■ **What to do**
Restate the data word for word and leave the images out.

Collected data:
+--
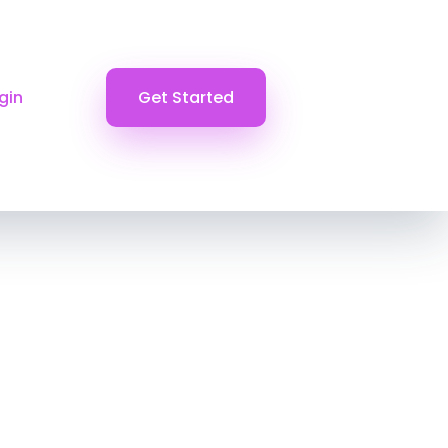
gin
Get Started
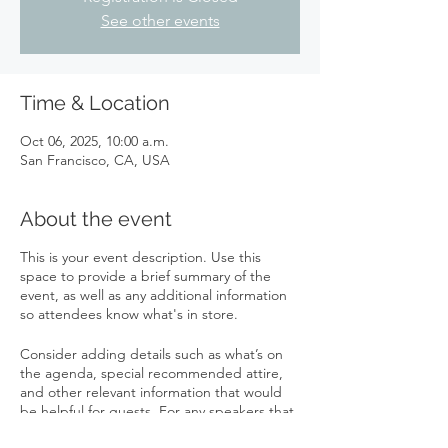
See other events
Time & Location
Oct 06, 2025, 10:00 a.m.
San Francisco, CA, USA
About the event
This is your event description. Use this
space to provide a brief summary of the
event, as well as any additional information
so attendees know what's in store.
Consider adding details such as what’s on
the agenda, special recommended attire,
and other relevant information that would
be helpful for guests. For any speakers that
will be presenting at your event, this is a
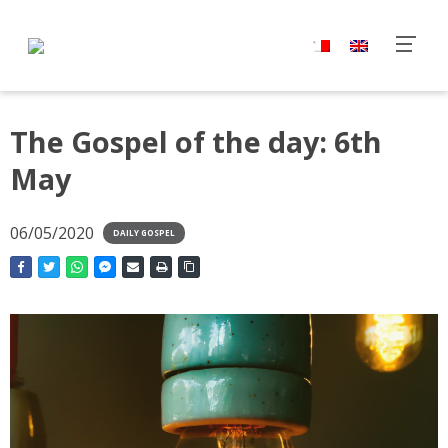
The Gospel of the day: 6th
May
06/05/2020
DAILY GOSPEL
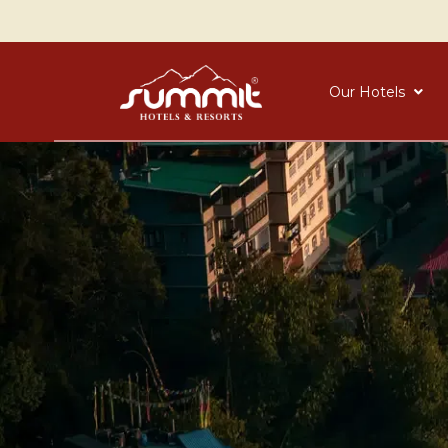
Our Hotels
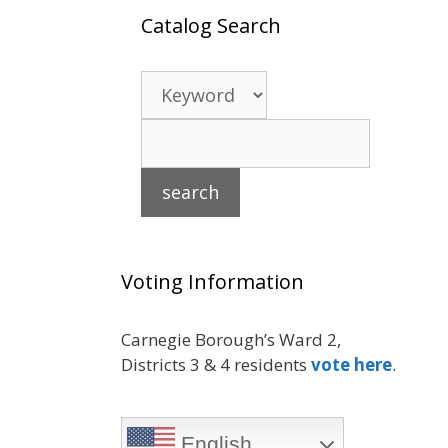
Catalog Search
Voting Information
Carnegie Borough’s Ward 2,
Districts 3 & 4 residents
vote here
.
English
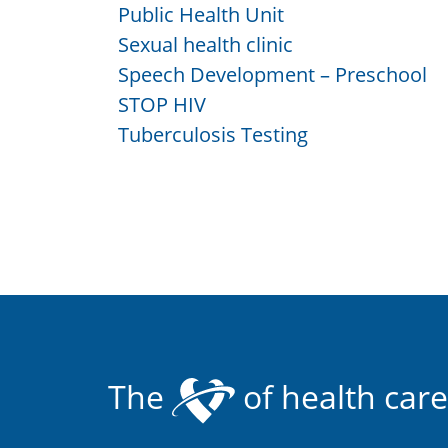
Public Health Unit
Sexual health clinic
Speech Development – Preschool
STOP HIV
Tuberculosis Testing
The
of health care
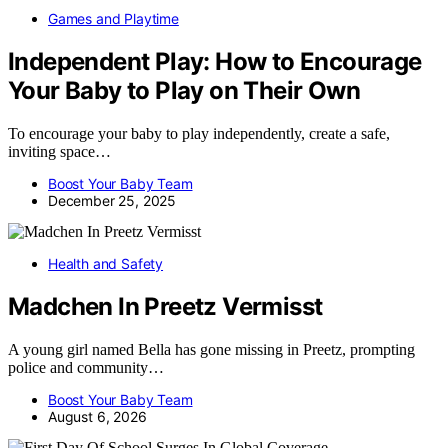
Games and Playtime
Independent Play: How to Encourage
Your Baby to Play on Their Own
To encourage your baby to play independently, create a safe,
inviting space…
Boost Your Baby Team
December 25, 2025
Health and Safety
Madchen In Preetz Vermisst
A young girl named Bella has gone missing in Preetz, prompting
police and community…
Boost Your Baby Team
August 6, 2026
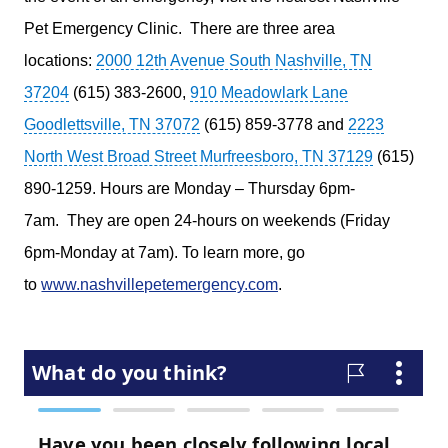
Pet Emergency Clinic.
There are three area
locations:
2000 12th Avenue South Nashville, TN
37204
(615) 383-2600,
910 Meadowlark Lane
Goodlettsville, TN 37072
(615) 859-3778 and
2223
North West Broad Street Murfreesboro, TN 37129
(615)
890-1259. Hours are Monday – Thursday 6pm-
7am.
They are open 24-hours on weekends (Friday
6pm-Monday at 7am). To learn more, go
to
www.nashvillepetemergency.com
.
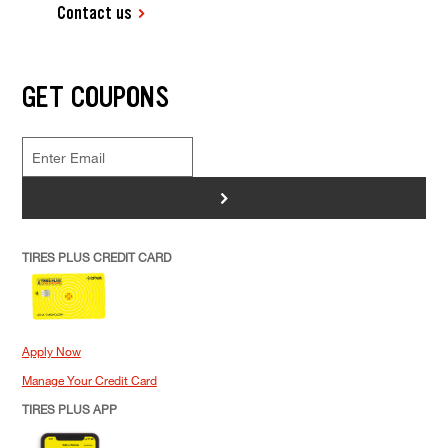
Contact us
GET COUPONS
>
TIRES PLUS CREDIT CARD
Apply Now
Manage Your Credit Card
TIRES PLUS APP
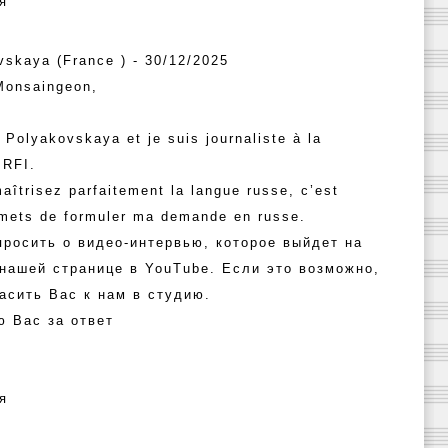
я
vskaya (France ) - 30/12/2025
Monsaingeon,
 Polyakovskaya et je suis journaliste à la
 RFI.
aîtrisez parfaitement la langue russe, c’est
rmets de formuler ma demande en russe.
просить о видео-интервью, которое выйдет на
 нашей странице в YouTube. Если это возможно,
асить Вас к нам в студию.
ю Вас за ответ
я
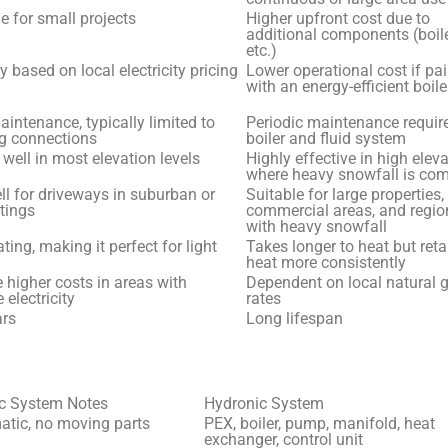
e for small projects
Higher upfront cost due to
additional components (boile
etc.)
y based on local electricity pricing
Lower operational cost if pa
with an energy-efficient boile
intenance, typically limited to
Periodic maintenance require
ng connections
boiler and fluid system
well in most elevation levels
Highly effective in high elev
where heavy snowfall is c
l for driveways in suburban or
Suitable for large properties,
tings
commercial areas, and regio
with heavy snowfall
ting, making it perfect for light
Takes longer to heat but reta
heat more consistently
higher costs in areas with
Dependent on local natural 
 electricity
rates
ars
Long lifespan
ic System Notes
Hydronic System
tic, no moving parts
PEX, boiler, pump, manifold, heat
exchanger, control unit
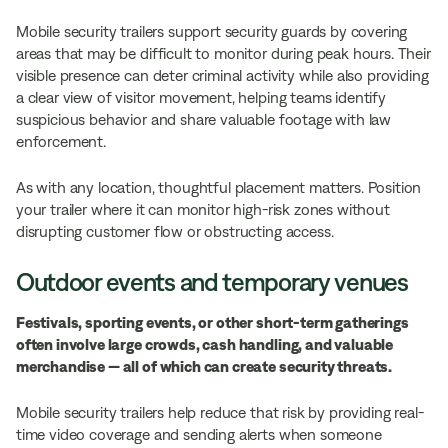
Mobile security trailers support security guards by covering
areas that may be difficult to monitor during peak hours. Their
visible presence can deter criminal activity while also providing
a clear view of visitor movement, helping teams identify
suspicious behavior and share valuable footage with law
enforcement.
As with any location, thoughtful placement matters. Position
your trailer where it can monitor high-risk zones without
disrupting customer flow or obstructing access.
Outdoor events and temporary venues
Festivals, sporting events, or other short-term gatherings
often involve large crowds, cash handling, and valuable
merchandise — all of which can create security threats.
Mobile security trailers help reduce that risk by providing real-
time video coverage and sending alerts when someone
+--
■ **Response to the task**
gin
Get Started
See other events
Time & Location
Oct 06, 2025, 10:00 a.m.
San Francisco, CA, USA
About the event
This is your event description. Use this
space to provide a brief summary of the
event, as well as any additional information
so attendees know what's in store.
Consider adding details such as what’s on
the agenda, special recommended attire,
and other relevant information that would
be helpful for guests. For any speakers that
will be presenting at your event, this is a
The Gospel of the day: 6th
May
06/05/2020
DAILY GOSPEL
Our Hotels
Catalog Search
Voting Information
Carnegie Borough’s Ward 2,
Districts 3 & 4 residents
vote here
.
English
Public Health Unit
Sexual health clinic
Speech Development – Preschool
STOP HIV
Tuberculosis Testing
The
of health care
Games and Playtime
Independent Play: How to Encourage
Your Baby to Play on Their Own
To encourage your baby to play independently, create a safe,
inviting space…
Boost Your Baby Team
December 25, 2025
Health and Safety
Madchen In Preetz Vermisst
A young girl named Bella has gone missing in Preetz, prompting
police and community…
Boost Your Baby Team
August 6, 2026
Pet Emergency Clinic.
There are three area
locations:
2000 12th Avenue South Nashville, TN
37204
(615) 383-2600,
910 Meadowlark Lane
Goodlettsville, TN 37072
(615) 859-3778 and
2223
North West Broad Street Murfreesboro, TN 37129
(615)
890-1259. Hours are Monday – Thursday 6pm-
7am.
They are open 24-hours on weekends (Friday
6pm-Monday at 7am). To learn more, go
to
www.nashvillepetemergency.com
.
Contact us
GET COUPONS
>
TIRES PLUS CREDIT CARD
Apply Now
Manage Your Credit Card
TIRES PLUS APP
я
vskaya (France ) - 30/12/2025
Monsaingeon,
 Polyakovskaya et je suis journaliste à la
 RFI.
aîtrisez parfaitement la langue russe, c’est
rmets de formuler ma demande en russe.
просить о видео-интервью, которое выйдет на
 нашей странице в YouTube. Если это возможно,
асить Вас к нам в студию.
ю Вас за ответ
я
e for small projects
Higher upfront cost due to
additional components (boile
etc.)
y based on local electricity pricing
Lower operational cost if pa
with an energy-efficient boile
intenance, typically limited to
Periodic maintenance require
ng connections
boiler and fluid system
well in most elevation levels
Highly effective in high elev
where heavy snowfall is c
l for driveways in suburban or
Suitable for large properties,
tings
commercial areas, and regio
with heavy snowfall
ting, making it perfect for light
Takes longer to heat but reta
heat more consistently
higher costs in areas with
Dependent on local natural 
 electricity
rates
ars
Long lifespan
ic System Notes
Hydronic System
tic, no moving parts
PEX, boiler, pump, manifold, heat
exchanger, control unit
Mobile security trailers support security guards by covering
areas that may be difficult to monitor during peak hours. Their
visible presence can deter criminal activity while also providing
a clear view of visitor movement, helping teams identify
suspicious behavior and share valuable footage with law
enforcement.
As with any location, thoughtful placement matters. Position
your trailer where it can monitor high-risk zones without
disrupting customer flow or obstructing access.
Outdoor events and temporary venues
Festivals, sporting events, or other short-term gatherings
often involve large crowds, cash handling, and valuable
merchandise — all of which can create security threats.
Mobile security trailers help reduce that risk by providing real-
time video coverage and sending alerts when someone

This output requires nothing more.